In terms of the dollar and cents benefits, I think it's not a lot because the increase (in the tax relief) is about $2,000. So if you were to take the highest tax bracket of 20 per cent, that translates to about only $400. But I think the rationale behind it is very, very encouraging."

  • Will the $8 billion Pioneer Generation Fund be enough for the Pioneer Generation Package?

Mr Jeremy Lim, head of Asia-Pacific health and life sciences at Oliver Wyman: "The big question mark is we're not sure at this point how long people are actually going to live; Singapore's life expectancy has increased dramatically over the last 50 years.

And it would not be surprising if today's 65-year-old pioneer lives to 85, 90, and we may be surprised that the $8 billion to $9 billion which appears very generous today, with rates of advancement in medical science, cost of living, it actually may not be sufficient."

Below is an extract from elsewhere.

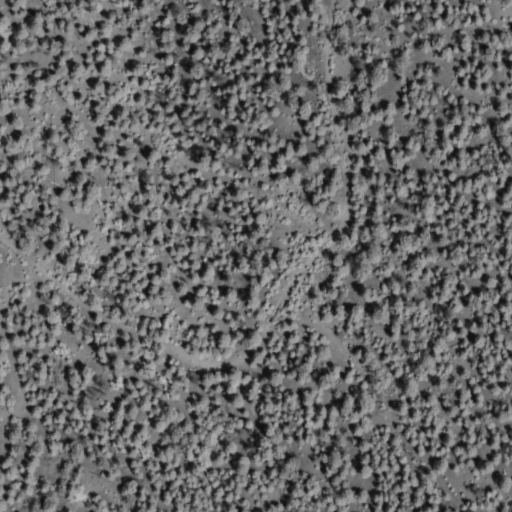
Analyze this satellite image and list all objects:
road: (276, 310)
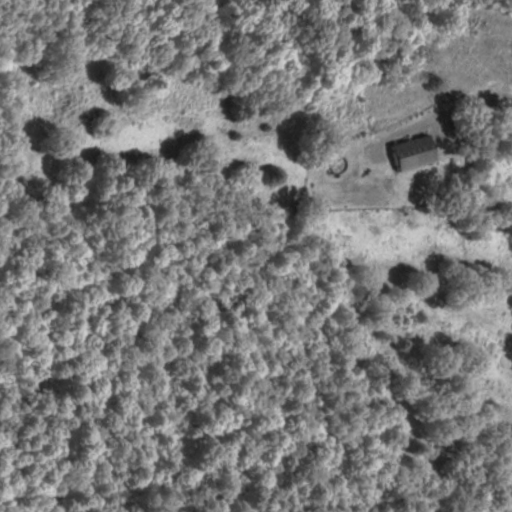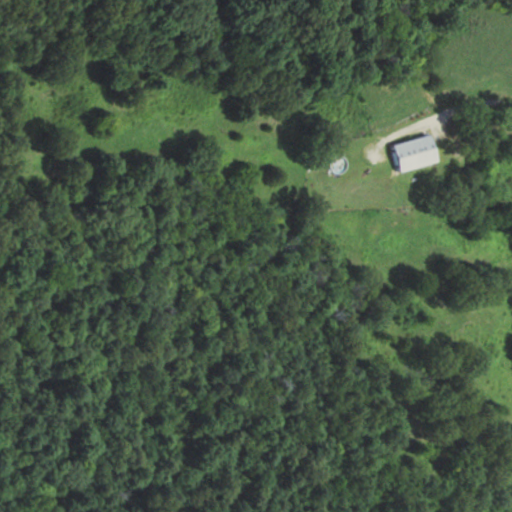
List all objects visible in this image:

  • Could more have been done to help small and medium-sized enterprises (SMEs) cope?

Mr Ho Meng Kit, chief executive officer of Singapore Business Federation: "We are seeing in this Budget the Productivity and Innovation Credit-plus scheme, which is sort of ring-fenced for SMEs. So it's a nice beginning. Maybe in the future, the Government will move in a way that when they introduce policies, the burden falls differently on different enterprises.

Maybe for the small enterprises, which are more burdened, they will give special consideration."

  • Can Singaporeans change their mindsets to encourage productivity?

Mr Jimmy Koh, UOB head of economic- treasury research and investor relations: "Recently my wife and I went to a pharmacy... usually we talk to a pharmacist. This time I talked to a webcam. And they equipped the sales staff with basic knowledge, such that the pharmacist can stay off site, she probably handles five branches. So I said, 'That's brilliant, that's productivity.' The only thing is, I hate to talk to a webcam.

But you know what? We will get used to it."